I have a confession: Several years after lambasting Geoff Johns for his comic, Green Lantern: Rebirth, Green Lantern has become one of my favorite superhero comics. It's got just the right mixture of Hill Street Blues, Star Wars, and superheroics. Instead of an endless string of battles against supervillains, one after another, Johns' Green Lantern is pretty much just one big story, which has gotten even bigger as it currently embraces the rest of DC Comics' superhero universe in the pages of Blackest Night.

I'll probably write more about Green Lantern and Blackest Night at a later date. But today I want to rave about Geoff Johns' newest comic, Adventure Comics #1. Certainly my favorite comic of the week.
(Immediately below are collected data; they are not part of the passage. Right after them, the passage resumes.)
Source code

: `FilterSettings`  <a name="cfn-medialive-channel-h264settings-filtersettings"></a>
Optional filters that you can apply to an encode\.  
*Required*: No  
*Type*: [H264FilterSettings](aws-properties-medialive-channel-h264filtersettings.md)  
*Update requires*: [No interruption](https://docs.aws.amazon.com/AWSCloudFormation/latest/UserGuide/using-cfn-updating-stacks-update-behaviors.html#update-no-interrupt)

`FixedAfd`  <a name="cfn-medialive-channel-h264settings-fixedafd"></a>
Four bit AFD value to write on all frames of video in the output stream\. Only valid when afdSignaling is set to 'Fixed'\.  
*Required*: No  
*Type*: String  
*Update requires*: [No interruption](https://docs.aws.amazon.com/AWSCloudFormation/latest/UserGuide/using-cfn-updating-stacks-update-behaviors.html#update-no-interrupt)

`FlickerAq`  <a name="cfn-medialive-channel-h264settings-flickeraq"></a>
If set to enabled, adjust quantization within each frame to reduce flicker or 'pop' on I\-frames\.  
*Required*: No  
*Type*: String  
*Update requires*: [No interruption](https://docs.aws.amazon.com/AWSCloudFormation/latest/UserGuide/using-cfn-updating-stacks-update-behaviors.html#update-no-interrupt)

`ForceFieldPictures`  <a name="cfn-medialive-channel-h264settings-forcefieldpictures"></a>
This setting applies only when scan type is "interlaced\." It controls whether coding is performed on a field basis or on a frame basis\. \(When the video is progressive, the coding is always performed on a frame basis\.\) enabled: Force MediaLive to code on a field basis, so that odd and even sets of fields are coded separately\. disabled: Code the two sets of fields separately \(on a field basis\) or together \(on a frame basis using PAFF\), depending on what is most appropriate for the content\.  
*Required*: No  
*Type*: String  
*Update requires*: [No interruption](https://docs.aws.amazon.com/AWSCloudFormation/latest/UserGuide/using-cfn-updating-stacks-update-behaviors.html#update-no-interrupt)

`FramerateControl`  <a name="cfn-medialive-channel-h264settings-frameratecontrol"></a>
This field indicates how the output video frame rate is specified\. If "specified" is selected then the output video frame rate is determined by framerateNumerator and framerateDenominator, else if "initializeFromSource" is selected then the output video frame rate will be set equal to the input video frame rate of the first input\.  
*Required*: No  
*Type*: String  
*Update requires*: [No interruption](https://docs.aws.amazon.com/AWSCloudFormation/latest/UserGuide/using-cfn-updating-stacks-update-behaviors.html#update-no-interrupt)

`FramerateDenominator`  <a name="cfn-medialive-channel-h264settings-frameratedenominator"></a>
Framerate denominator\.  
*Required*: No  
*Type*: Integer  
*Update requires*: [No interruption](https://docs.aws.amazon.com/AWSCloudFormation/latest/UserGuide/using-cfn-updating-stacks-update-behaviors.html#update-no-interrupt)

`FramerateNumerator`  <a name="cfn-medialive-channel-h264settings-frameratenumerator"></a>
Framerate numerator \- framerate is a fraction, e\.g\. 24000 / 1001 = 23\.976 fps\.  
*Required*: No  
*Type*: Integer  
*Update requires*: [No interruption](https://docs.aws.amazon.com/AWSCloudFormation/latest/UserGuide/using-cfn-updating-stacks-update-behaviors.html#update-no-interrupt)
If it keeps up, probably my new favorite superhero comic.

While I try not to be too much of an old man, bitching about why can't comics be just like the ones I used to read, truth is, there are comics I used to read and love and can't find anything like any more. One of them was The New Adventures of Superboy. I liked the small-town setting, and the fact that, unlike Superman stories, the Superboy tales were less about him fighting supervillains and more about his life on the farm and his relationships with his friends and family.

(Of course, it's possible that the actual comics were nothing like that. But that's the thing about nostalgia, isn't it? You don't want to reexperience something just like you did before; you want to reexperience it the way you remember experiencing it the first time.)

I'm not a huge fan of the current Superboy. Nothing wrong with him; in fact, I really liked his earlier adventures by Karl Kesel and Tom Grummett, with their neo-Jack Kirby vibe. But that's because I was a fan of those creators, not of the character specifically. I was planning on buying this new Adventure Comics series, because I like Geoff Johns and the artist, Francis Manapul, not because it was about Superboy. (Oh, and because it has a Legion of Super-Heroes backup.) It was a comic I was anticipating enough to order, but not one I was necessarily more excited about than the other superhero comics I get.

Then I was listening to the podcast of the Superman panel from this year's San Diego ComiCon, and James Robinson (one of my all-time favorite comics writers, and the man responsible for my reading Superman comics again) described Adventure as having a Ray Bradbury or Norman Rockwell feel to it. And I realized that's how I remember those older Superboy comics feeling. And while I love the comics I am currently reading--otherwise I wouldn't be buying them--I'm not getting anything that feels quite like that. So I started getting excited.

The comic totally lived up to my anticipation. We see Superboy on the farm, going to school, rescuing a girl who falls in a river, and talking to his friend/father Superman. (He's not a son; he's a clone. Not sure what the right term for his relationship to Superman would be.) No supervillains, no fights. And while there are hits of trouble down the road, they seem more rooted in character than plot contrivance. It's exactly the comic I was hoping for.

And the art is nice, too.

Plus, it's got the Legion of Super-Heroes as a backup feature. I first discovered the Legion when it was being written and drawn by Paul Levitz and Keith Giffen, pretty much universally recognized as one of the team's golden ages. I kept reading it even after Levitz left, but gradually drifted away. It just wasn't the same for me, and apparently I wasn't the only one. DC has tried numerous revamps and reboots for the series, none of which have restored it to its former glory (by which I mean sales).

I think switching to the backup format may be the best idea yet to rebuild interest in the feature. It keeps the Legion in the public eye without the burden of carrying their own book. Perhaps more importantly, the short page count forces Johns and his fellow creators to focus on one or two characters at a time. One of the Legion's selling points--at least for me--has always been its big cast. However, I can see why trying to learn all those characters can seem off-putting to new readers. Giving the Legion a format that allows more of a focus on the individuals will help ease readers into the series, instead of dumping them in the deep end.

Will the series continue to hold my interest and excite me? Only time will tell. But for now, I'm hooked.